The Pentagon said that an American B-52 bomber "unintentionally" flew over the South China Sea within two nautical miles of an artificial island built by China. Chinese authorities described the move as "provocation."
The US military has adopted a mild tone this time, but its action is aggressive. The B-52 flew within two nautical miles of the islands built by China, which severely threatened the security of the islands.
The moves of the US will undoubtedly propel China to accelerate militarizing its newly built islands and make them capable of coping with direct military threat from the US. As the Chinese mainland is far from this area and China only has one aircraft carrier, it would be too late for China to send fighter jets from the mainland when US jets intrude into the airspace of the islands. The only choice is to deploy the fighter jets on these islands.
China has stressed that these islands serve a peaceful purpose, but the premise of such assertion is that no external military force threatens their security. The US military is undermining this premise, and China should carry out corresponding security deployment.
Nowadays US warplanes and bombers fly over nearby waters and airspace at will. If China does not take due measures, it can be implied that it tacitly approves such hostile actions. This in turn will jeopardize the country's South China Sea strategy. China therefore has no other options, but to build up its military capability on those islands. In that case, next time when the US warplanes come over again, there will be Chinese military planes taking off and safeguarding our sovereignty.
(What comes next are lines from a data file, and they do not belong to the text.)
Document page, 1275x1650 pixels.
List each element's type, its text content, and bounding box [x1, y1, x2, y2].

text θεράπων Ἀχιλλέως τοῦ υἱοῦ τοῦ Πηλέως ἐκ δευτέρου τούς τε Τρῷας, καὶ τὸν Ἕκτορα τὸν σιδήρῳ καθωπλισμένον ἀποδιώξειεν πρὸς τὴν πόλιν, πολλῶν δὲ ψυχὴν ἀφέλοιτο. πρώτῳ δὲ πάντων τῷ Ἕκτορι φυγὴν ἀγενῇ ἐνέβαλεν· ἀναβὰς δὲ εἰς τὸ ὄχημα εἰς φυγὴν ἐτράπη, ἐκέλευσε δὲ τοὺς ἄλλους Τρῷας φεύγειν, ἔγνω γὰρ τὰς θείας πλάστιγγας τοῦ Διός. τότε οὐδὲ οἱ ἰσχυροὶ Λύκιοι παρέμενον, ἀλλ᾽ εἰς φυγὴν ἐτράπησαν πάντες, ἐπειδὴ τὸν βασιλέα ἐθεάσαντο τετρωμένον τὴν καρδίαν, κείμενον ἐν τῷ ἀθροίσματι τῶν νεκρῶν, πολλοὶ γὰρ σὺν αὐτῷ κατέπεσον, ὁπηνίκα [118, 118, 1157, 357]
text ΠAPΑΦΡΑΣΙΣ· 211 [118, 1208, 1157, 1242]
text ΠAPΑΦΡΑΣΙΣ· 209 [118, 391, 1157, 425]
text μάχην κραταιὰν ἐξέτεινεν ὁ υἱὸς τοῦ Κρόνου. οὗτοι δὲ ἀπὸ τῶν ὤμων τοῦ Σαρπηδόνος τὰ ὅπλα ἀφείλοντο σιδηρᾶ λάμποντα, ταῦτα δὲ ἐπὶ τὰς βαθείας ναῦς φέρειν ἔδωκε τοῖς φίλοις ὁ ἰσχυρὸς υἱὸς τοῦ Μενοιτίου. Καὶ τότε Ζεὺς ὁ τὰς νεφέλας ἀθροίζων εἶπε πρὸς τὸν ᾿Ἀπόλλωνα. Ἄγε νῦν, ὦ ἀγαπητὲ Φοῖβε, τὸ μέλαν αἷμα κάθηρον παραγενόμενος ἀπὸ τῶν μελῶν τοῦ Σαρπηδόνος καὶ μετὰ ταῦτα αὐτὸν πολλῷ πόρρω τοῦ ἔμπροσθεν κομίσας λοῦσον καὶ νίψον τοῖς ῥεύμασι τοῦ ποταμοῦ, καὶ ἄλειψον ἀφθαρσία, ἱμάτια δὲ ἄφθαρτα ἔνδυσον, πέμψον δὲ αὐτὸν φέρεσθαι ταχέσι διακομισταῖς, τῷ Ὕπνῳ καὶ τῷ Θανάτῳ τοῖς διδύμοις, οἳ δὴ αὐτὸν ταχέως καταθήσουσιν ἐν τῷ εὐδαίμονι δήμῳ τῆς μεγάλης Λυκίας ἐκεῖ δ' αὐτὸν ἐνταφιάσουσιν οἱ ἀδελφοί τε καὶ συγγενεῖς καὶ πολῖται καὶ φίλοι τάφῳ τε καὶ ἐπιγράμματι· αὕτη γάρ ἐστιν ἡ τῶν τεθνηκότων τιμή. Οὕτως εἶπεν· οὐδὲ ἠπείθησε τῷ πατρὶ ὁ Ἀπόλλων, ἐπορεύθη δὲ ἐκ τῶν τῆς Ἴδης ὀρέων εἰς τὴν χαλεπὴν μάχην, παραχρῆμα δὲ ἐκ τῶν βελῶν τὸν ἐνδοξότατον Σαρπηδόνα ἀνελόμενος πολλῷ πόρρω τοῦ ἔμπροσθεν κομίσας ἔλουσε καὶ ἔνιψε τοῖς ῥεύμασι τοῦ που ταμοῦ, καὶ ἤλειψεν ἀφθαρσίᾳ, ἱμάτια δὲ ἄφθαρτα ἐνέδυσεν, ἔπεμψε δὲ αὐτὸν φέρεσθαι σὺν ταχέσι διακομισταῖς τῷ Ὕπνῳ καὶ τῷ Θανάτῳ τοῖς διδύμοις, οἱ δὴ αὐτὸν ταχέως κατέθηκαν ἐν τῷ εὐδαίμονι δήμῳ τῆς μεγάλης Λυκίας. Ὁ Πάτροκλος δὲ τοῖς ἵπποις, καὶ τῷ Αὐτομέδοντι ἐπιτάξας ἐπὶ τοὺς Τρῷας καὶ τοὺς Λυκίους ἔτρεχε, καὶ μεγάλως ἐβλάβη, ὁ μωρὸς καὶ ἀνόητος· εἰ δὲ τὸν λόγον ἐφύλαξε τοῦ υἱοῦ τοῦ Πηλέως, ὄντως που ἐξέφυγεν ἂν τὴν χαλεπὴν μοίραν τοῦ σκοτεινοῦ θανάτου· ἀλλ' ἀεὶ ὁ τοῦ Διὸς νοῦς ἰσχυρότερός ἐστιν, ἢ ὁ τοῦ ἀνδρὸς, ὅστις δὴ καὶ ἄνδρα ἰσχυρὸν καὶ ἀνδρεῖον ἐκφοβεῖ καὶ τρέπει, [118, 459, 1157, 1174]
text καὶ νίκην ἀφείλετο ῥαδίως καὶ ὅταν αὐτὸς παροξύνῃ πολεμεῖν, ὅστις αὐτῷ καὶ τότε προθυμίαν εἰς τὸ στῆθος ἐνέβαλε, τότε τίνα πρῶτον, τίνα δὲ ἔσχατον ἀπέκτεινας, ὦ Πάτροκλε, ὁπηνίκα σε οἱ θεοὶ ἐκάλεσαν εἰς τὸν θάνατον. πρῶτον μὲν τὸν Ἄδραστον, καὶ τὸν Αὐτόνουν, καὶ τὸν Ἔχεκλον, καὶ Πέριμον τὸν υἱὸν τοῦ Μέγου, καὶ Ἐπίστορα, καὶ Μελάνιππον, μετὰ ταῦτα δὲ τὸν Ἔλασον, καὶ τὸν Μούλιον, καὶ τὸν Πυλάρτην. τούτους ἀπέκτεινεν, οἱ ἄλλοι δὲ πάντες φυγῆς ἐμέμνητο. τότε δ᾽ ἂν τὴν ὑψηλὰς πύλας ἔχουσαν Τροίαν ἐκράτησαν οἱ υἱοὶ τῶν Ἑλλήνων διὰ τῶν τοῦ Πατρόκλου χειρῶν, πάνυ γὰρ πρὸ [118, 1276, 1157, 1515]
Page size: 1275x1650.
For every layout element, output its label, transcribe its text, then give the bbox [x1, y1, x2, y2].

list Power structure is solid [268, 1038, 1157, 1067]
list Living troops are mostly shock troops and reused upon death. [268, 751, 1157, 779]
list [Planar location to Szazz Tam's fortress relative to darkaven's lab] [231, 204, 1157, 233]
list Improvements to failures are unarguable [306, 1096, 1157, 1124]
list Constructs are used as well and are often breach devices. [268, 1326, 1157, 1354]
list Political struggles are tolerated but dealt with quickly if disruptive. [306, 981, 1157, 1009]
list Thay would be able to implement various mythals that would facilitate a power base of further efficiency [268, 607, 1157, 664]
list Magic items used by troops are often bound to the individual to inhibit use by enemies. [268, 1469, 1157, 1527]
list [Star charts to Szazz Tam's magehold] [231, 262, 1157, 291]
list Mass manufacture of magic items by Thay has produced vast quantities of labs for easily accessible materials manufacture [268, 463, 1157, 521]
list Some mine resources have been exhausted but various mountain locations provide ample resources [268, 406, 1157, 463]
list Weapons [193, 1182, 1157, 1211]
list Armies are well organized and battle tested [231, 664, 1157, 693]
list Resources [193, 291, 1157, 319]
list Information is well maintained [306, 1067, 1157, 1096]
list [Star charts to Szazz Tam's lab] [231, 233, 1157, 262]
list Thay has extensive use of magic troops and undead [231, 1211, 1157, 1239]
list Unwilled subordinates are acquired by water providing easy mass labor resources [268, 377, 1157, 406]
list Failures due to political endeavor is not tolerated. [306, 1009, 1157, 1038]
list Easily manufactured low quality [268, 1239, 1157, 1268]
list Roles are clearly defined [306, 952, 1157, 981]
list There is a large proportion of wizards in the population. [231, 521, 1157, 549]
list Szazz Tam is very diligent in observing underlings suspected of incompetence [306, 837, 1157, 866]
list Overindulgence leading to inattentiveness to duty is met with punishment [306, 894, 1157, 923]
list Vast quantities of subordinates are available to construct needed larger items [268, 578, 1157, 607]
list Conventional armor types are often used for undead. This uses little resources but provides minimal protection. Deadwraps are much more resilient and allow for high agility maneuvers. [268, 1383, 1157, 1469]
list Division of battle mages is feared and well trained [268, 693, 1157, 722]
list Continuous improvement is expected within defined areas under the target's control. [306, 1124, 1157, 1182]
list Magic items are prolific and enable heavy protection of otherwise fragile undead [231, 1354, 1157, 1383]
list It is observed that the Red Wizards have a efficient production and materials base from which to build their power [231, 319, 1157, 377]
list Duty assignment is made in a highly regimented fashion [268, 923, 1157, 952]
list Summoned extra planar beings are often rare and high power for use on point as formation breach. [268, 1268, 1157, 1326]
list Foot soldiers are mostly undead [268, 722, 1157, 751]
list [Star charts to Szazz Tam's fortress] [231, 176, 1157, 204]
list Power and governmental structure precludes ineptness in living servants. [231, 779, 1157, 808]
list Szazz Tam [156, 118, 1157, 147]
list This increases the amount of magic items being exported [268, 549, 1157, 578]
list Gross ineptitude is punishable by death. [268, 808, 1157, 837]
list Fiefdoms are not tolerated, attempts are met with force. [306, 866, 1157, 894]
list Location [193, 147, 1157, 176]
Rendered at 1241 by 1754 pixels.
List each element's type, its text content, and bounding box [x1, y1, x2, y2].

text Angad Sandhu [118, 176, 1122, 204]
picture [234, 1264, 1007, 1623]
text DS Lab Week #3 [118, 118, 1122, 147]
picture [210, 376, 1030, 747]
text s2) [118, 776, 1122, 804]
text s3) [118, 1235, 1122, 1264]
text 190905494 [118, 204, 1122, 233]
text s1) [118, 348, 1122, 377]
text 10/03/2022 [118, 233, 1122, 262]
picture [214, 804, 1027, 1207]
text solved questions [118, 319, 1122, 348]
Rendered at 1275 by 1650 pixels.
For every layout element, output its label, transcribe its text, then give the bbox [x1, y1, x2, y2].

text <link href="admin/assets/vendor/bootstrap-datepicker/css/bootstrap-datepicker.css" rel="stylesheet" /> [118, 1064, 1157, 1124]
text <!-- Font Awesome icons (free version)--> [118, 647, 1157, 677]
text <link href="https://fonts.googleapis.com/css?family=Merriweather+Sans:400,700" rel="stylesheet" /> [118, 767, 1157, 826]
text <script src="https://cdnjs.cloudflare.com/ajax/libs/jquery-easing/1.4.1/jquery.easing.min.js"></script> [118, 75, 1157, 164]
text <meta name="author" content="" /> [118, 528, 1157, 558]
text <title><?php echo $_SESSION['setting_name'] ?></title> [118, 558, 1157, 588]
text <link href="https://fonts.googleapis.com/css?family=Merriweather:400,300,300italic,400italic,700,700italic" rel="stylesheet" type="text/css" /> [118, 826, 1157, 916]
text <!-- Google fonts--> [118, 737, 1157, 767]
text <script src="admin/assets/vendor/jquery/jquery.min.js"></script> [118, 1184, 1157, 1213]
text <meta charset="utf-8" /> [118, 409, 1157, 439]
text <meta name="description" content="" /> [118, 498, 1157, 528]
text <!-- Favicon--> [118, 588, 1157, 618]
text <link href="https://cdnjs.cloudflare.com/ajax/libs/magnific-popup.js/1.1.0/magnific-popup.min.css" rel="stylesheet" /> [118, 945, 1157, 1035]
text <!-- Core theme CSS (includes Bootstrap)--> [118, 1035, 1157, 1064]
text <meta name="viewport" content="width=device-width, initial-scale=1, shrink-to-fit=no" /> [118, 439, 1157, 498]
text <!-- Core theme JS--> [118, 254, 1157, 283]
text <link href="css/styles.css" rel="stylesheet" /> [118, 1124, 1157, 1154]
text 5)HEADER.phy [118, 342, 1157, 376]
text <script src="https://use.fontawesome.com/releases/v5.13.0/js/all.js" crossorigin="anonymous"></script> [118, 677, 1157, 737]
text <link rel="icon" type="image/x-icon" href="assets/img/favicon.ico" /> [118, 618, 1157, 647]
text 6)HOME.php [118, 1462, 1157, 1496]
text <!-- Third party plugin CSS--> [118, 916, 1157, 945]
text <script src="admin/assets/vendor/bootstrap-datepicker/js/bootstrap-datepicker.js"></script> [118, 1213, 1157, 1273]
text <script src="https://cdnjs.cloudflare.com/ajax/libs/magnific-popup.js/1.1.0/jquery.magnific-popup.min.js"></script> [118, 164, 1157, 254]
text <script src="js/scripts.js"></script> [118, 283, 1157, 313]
There is worry that militarization of the islands will bring more pressure on China from the international community and some Southeast Asian countries will especially be unhappy about it. But it is the US military provocations that are propelling China to do so. China's countermeasures will be morally correct. They may further complicate the situation in the South China Sea, but will not tarnish China's international image.
The Southeast Asian countries have no reason to oppose China's countermeasures against US provocations. Instead, countries such as the Philippines and Singapore should realize that their support for US military bases contributes to regional tension.
If all parties wish for a peaceful South China Sea, they should fulfill their responsibilities rather than providing assistance to the US which intends to intrude China's island de-militarization.
The island militarization doesn't mean a significant rising potential for military clashes. Neither Beijing nor Washington wants a war.
The US' exercise of freedom of navigation in the South China Sea should not threaten the security of Chinese facilities. In view of China's overall military capability and national strength, the US should renounce its arrogance.